A Maturing Market, A Maturing Policy
There is a broader story here beyond the specific tax figures. China's NEV policy is growing up. The tools that made sense when battery-electric cars were expensive novelties and plug-in hybrids were leading the charge toward electrification are being replaced by more targeted, discriminating support. Pure battery-electric technology receives the continued benefit of structural exemption; everything else will increasingly be treated as a conventional vehicle.
The vehicle and vessel tax itself is modest enough that it will not be the decisive factor in most purchase decisions. But in a market as dynamic and price-sensitive as China's, even symbolic policy signals carry weight. Automakers, fleet buyers, and consumers all read the same message: if you want the future-proof choice — in Beijing's view — it is a battery electric vehicle, full stop.
Will this tax change affect the price of plug-in hybrid cars in China?
The direct impact is modest — the annual vehicle and vessel tax for a PHEV passenger car is typically in the range of 360 to 660 yuan (€45–82) depending on engine displacement. For premium PHEVs priced at 200,000 yuan or more, this is unlikely to deter buyers. However, it changes the long-term ownership cost comparison with fully exempt pure-electric vehicles, and it signals a policy direction that may influence longer-term consumer and manufacturer choices.
Why are battery electric passenger cars still exempt from the vehicle and vessel tax?

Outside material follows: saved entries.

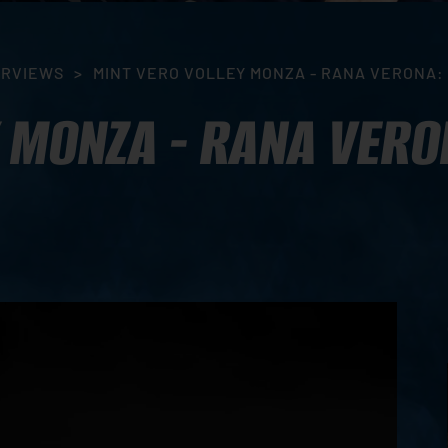
ERVIEWS
>
MINT VERO VOLLEY MONZA - RANA VERONA:
 MONZA - RANA VERON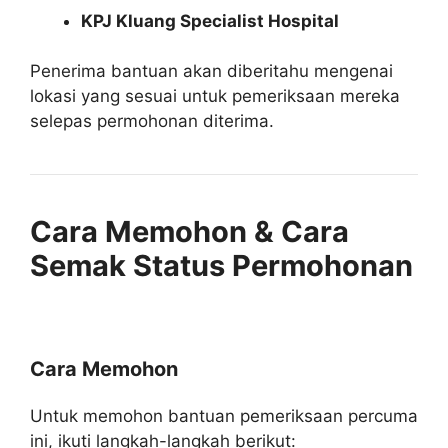
KPJ Kluang Specialist Hospital
Penerima bantuan akan diberitahu mengenai
lokasi yang sesuai untuk pemeriksaan mereka
selepas permohonan diterima.
Cara Memohon & Cara
Semak Status Permohonan
Cara Memohon
Untuk memohon bantuan pemeriksaan percuma
ini, ikuti langkah-langkah berikut: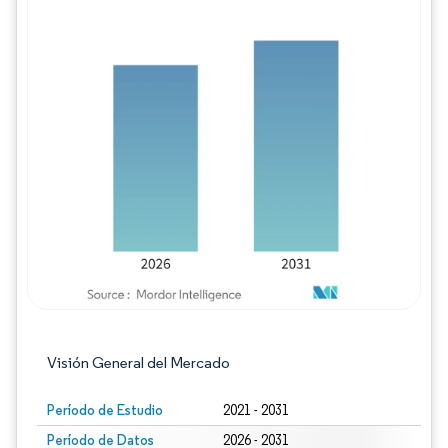
Imagen © Mordor Intelligence. El uso requie
Visión General del Mercado
Período de Estudio
2021 - 2031
Período de Datos
2026 - 2031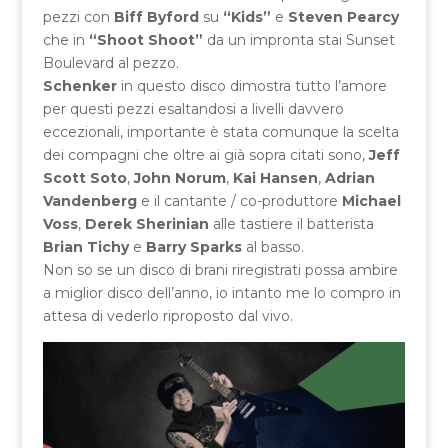
pezzi con
Biff Byford
su
“Kids”
e
Steven Pearcy
che in
“Shoot Shoot”
da un impronta stai Sunset
Boulevard al pezzo.
Schenker
in questo disco dimostra tutto l’amore
per questi pezzi esaltandosi a livelli davvero
eccezionali, importante è stata comunque la scelta
dei compagni che oltre ai già sopra citati sono,
Jeff
Scott Soto
,
John Norum
,
Kai Hansen
,
Adrian
Vandenberg
e il cantante / co-produttore
Michael
Voss
,
Derek Sherinian
alle tastiere il batterista
Brian Tichy
e
Barry Sparks
al basso.
Non so se un disco di brani riregistrati possa ambire
a miglior disco dell’anno, io intanto me lo compro in
attesa di vederlo riproposto dal vivo.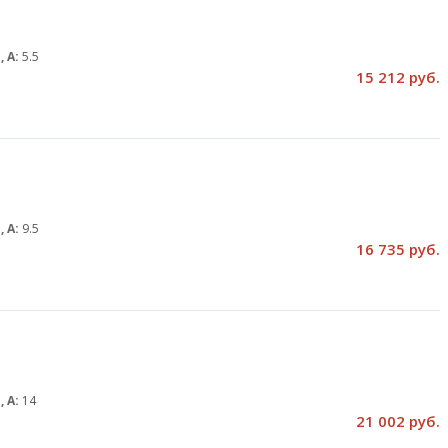
, А:
5.5
15 212 руб.
, А:
9.5
16 735 руб.
, А:
14
21 002 руб.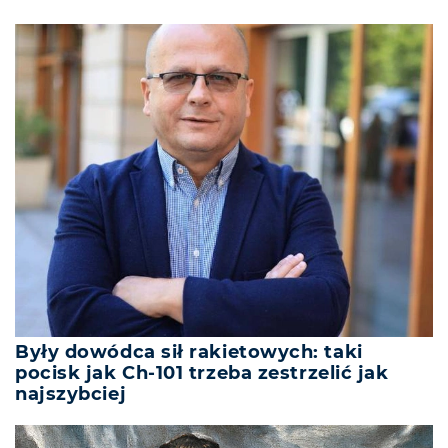
Były dowódca sił rakietowych: taki
pocisk jak Ch-101 trzeba zestrzelić jak
najszybciej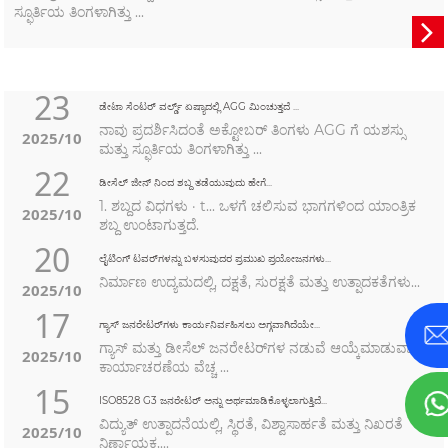
ಸ್ಫೂರ್ತಿಯ ತಿಂಗಳಾಗಿತ್ತು ...

23
ಡೇಟಾ ಸೆಂಟರ್ ವರ್ಲ್ಡ್ ಏಷ್ಯಾದಲ್ಲಿ AGG ಮಿಂಚುತ್ತದೆ ...
ನಾವು ಪ್ರದರ್ಶಿಸಿದಂತೆ ಅಕ್ಟೋಬರ್ ತಿಂಗಳು AGG ಗೆ ಯಶಸ್ಸು
2025/10
ಮತ್ತು ಸ್ಫೂರ್ತಿಯ ತಿಂಗಳಾಗಿತ್ತು ...
22
ಡೀಸೆಲ್ ಜೀನ್ ನಿಂದ ಶಬ್ದ ತಡೆಯುವುದು ಹೇಗೆ...
1. ಶಬ್ದದ ವಿಧಗಳು · t... ಒಳಗೆ ಚಲಿಸುವ ಭಾಗಗಳಿಂದ ಯಾಂತ್ರಿಕ
2025/10
ಶಬ್ದ ಉಂಟಾಗುತ್ತದೆ.
20
ಲೈಟಿಂಗ್ ಟವರ್‌ಗಳನ್ನು ಬಳಸುವುದರ ಪ್ರಮುಖ ಪ್ರಯೋಜನಗಳು...
ನಿರ್ಮಾಣ ಉದ್ಯಮದಲ್ಲಿ, ದಕ್ಷತೆ, ಸುರಕ್ಷತೆ ಮತ್ತು ಉತ್ಪಾದಕತೆಗಳು...
2025/10
17
ಗ್ಯಾಸ್ ಜನರೇಟರ್‌ಗಳು ಕಾರ್ಯನಿರ್ವಹಿಸಲು ಅಗ್ಗವಾಗಿದೆಯೇ...
ಗ್ಯಾಸ್ ಮತ್ತು ಡೀಸೆಲ್ ಜನರೇಟರ್‌ಗಳ ನಡುವೆ ಆಯ್ಕೆಮಾಡುವಾಗ,
2025/10
ಕಾರ್ಯಾಚರಣೆಯ ವೆಚ್ಚ ...
15
ISO8528 G3 ಜನರೇಟರ್ ಅನ್ನು ಅರ್ಥಮಾಡಿಕೊಳ್ಳಲಾಗುತ್ತಿದೆ...
ವಿದ್ಯುತ್ ಉತ್ಪಾದನೆಯಲ್ಲಿ, ಸ್ಥಿರತೆ, ವಿಶ್ವಾಸಾರ್ಹತೆ ಮತ್ತು ನಿಖರತೆ
2025/10
ನಿರ್ಣಾಯಕ,...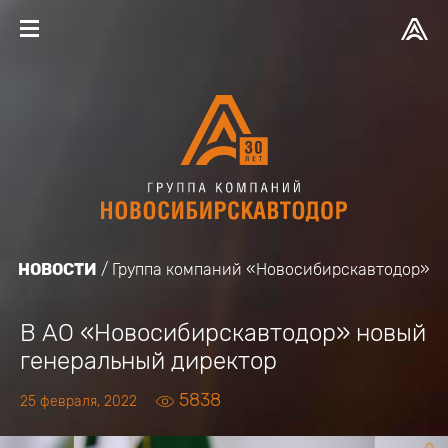
НОВОСТИ
Группа компаний «Новосибирскавтодор»
В АО «Новосибирскавтодор» новый
генеральный директор
5838
25 февраля, 2022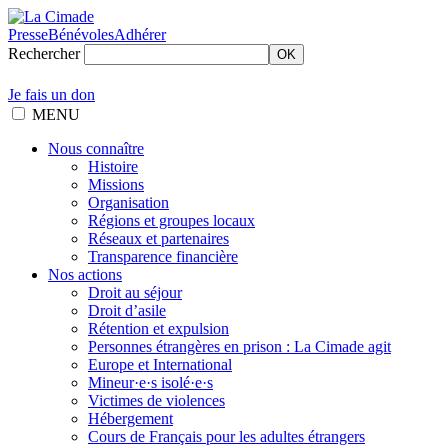
Presse
Bénévoles
Adhérer
Rechercher
OK
Je fais un don
MENU
Nous connaître
Histoire
Missions
Organisation
Régions et groupes locaux
Réseaux et partenaires
Transparence financière
Nos actions
Droit au séjour
Droit d’asile
Rétention et expulsion
Personnes étrangères en prison : La Cimade agit
Europe et International
Mineur·e·s isolé·e·s
Victimes de violences
Hébergement
Cours de Français pour les adultes étrangers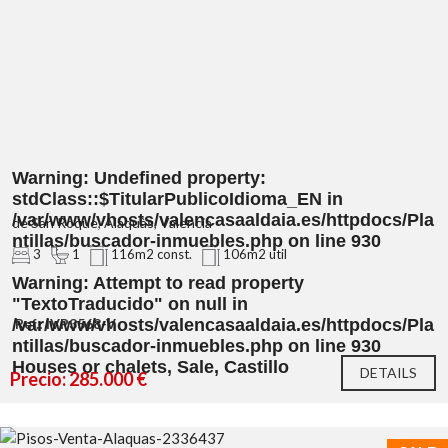
Warning
: Undefined property:
stdClass::$TitularPublicoIdioma_EN in
/var/www/vhosts/valencasaaldaia.es/httpdocs/Pla
de San Roque, Alaquàs, Valencia
ntillas/buscador-inmuebles.php
on line
930
3
1
116m2 const.
106m2 util
Warning
: Attempt to read property
"TextoTraducido" on null in
/var/www/vhosts/valencasaaldaia.es/httpdocs/Pla
Ref.: IVP3568-V
ntillas/buscador-inmuebles.php
on line
930
Houses or chalets, Sale, Castillo
DETAILS
Precio: 285.000 €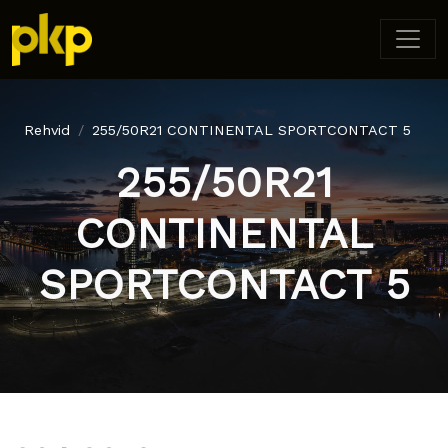
Rehvid
255/50R21 CONTINENTAL SPORTCONTACT 5
255/50R21
CONTINENTAL
SPORTCONTACT 5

The exemption is structural rather than purely political. China's vehicle and vessel tax law is built around engine displacement as its basis of calculation. Battery electric vehicles have no combustion engine and therefore no displacement — they fall outside the law's scope entirely. To tax BEVs, China would need to amend the underlying legislation rather than simply adjust exemption policies.
Does this policy apply to extended-range EVs like Li Auto models?
Yes. Extended-range electric vehicles (EREVs), which use a petrol engine as a generator while driving exclusively on electric motors, are classified as plug-in hybrids under Chinese regulation because they contain an internal combustion engine. Li Auto, which sells only EREV models, is affected by the change. The additional annual tax is modest relative to vehicle prices, but it places EREVs in a less favourable tax position than competing pure-electric vehicles from brands like BYD, NIO, or Xpeng.